World’s Most Powerful Accelerator Comes to Titan with a High-Tech Scheduler

PanDA manages all of ATLAS’s data tasks from a server located at CERN, the European Organization for Nuclear Research. Image Credit: CERN.

Collaboration holds potential benefits for OLCF

The people who found the Higgs boson have serious data needs, and they’re meeting some of them on the Oak Ridge Leadership Computing Facility’s (OLCF’s) flagship Titan system.

Researchers with the ATLAS experiment at Europe’s Large Hadron Collider (LHC) have been using Titan since December, according to Ken Read, a physicist at Oak Ridge National Laboratory and the University of Tennessee. Read, who works with another LHC experiment, known as ALICE, noted that much of the challenge has been in integrating ATLAS’s advanced scheduling and analysis tool, PanDA, with Titan.

PanDA (for Production and Distributed Analysis) manages all of ATLAS’s data tasks from a server located at CERN, the European Organization for Nuclear Research. The job is daunting, with the workflow including 1.8 million computing jobs each day distributed among 100 or so computing centers spread across the globe.

PanDA is able to match ATLAS’s computing needs seamlessly with disparate systems in its network, making efficient use of resources as they become available.

In all, PanDA manages 150 petabytes of data (enough to hold about 75 million hours of high-definition video), and its needs are growing rapidly—so rapidly that it needs access to a supercomputer with the muscle of Titan, the United States’ most powerful system.

“For ATLAS, access to the leadership computing facilities will help it manage a hundredfold increase in the amount of data to be processed,” said ATLAS developer Alexei Klimentov of Brookhaven National Laboratory. PanDA was developed in the United States under the guidance of Kaushik De of the University of Texas at Arlington and Torre Wenaus from Brookhaven National Laboratory.

“Our grid resources are overutilized,” Klimentov said. “It’s a question of where we can find resources and use them opportunistically. We cannot scale the grid 100 times.”

In order to integrate with Titan, PanDA team developers Sergey Panitkin from BNL and Danila Oleynik from UTA redesigned parts of the PanDA system on Titan responsible for job submission on remote sites (known as “Pilot”) and gave PanDA new capability to collect information about unused worker nodes on Titan. This allows PanDA to precisely define the size and duration of jobs submitted to Titan according to available free resources.
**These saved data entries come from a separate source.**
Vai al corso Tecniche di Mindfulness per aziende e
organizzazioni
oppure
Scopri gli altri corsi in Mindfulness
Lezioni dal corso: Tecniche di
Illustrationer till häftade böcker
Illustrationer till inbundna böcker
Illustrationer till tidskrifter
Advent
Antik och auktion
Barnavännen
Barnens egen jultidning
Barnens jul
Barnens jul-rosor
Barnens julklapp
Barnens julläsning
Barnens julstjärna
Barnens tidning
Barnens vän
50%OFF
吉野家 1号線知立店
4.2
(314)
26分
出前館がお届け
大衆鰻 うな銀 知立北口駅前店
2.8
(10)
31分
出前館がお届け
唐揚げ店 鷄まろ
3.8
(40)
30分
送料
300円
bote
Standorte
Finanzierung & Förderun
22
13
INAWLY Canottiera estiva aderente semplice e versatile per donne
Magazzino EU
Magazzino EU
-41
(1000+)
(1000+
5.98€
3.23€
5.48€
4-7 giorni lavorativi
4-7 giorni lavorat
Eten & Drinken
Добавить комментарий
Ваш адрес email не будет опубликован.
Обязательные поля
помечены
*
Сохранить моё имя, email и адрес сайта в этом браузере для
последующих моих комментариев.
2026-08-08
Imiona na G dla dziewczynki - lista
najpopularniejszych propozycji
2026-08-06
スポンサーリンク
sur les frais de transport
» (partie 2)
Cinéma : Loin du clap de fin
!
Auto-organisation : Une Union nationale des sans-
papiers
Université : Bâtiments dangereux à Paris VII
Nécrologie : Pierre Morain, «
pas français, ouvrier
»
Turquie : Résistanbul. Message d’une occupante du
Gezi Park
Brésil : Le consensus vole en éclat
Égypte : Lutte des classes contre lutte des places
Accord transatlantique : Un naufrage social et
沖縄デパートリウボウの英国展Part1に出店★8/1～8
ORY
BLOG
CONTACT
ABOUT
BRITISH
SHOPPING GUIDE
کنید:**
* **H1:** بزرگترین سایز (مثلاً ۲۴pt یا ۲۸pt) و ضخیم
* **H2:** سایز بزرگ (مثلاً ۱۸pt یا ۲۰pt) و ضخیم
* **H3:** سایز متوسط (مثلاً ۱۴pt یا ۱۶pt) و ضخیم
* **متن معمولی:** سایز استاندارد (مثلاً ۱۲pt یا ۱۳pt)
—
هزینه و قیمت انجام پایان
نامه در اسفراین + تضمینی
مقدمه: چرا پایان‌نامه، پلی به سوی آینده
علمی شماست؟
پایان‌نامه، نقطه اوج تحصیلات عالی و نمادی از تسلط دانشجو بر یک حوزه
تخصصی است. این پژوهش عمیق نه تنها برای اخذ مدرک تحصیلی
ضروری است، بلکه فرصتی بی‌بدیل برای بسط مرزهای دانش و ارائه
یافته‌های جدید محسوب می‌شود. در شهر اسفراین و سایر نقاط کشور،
This work was done in collaboration with OLCF technical staff.

The collaboration holds potential benefits for OLCF as well as for ATLAS.

In the first place, PanDA’s ability to efficiently match available computing time with high-priority tasks holds great promise for a leadership system such as Titan. While the OLCF focuses on projects that can use most, if not all, of Titan’s 18,000-plus computing nodes, there are occasionally a relatively small numbers of nodes sitting idle for one or several hours. They sit idle because there are not enough of them—or they don’t have enough time—to handle a leadership computing job. A scheduler that can occupy those nodes with high-priority tasks would be very valuable.

“Today, if we use 90 or 92 percent of available hours, we think that is high utilization,” said Jack Wells, director of science at the OLCF. “That’s because of inefficiencies in scheduling big jobs. If we have a flexible workflow to schedule jobs for backfill, it would mean higher utilization of Titan for science.”

PanDA is also highly skilled at finding needles in haystacks, as it showed during the search for the Higgs boson.

According to the Standard Model of particle physics, the field associated with the Higgs is necessary for other particles to have mass. The boson is also very massive itself and decays almost instantly; this means it can be created and detected only by a very high-energy facility. In fact, it has, so far, been found definitively only at the LHC, which is the world’s most powerful particle accelerator.

But while high energy was necessary for identifying the Higgs, it was not sufficient. The LHC creates 800 million collisions between protons each second, yet it creates a Higgs boson only once every one to two hours. In other words, it takes 4 trillion collisions, more or less, to create a Higgs. And it takes PanDA to manage ATLAS’s data processing workflow in sifting through the data and finding it.

PanDA’s value to high-performance computing is widely recognized. The Department of Energy’s offices of Advanced Scientific Computing Research and High Energy Physics are, in fact, funding a project known as Big PanDA to expand the tool beyond high-energy physics to be used by other communities.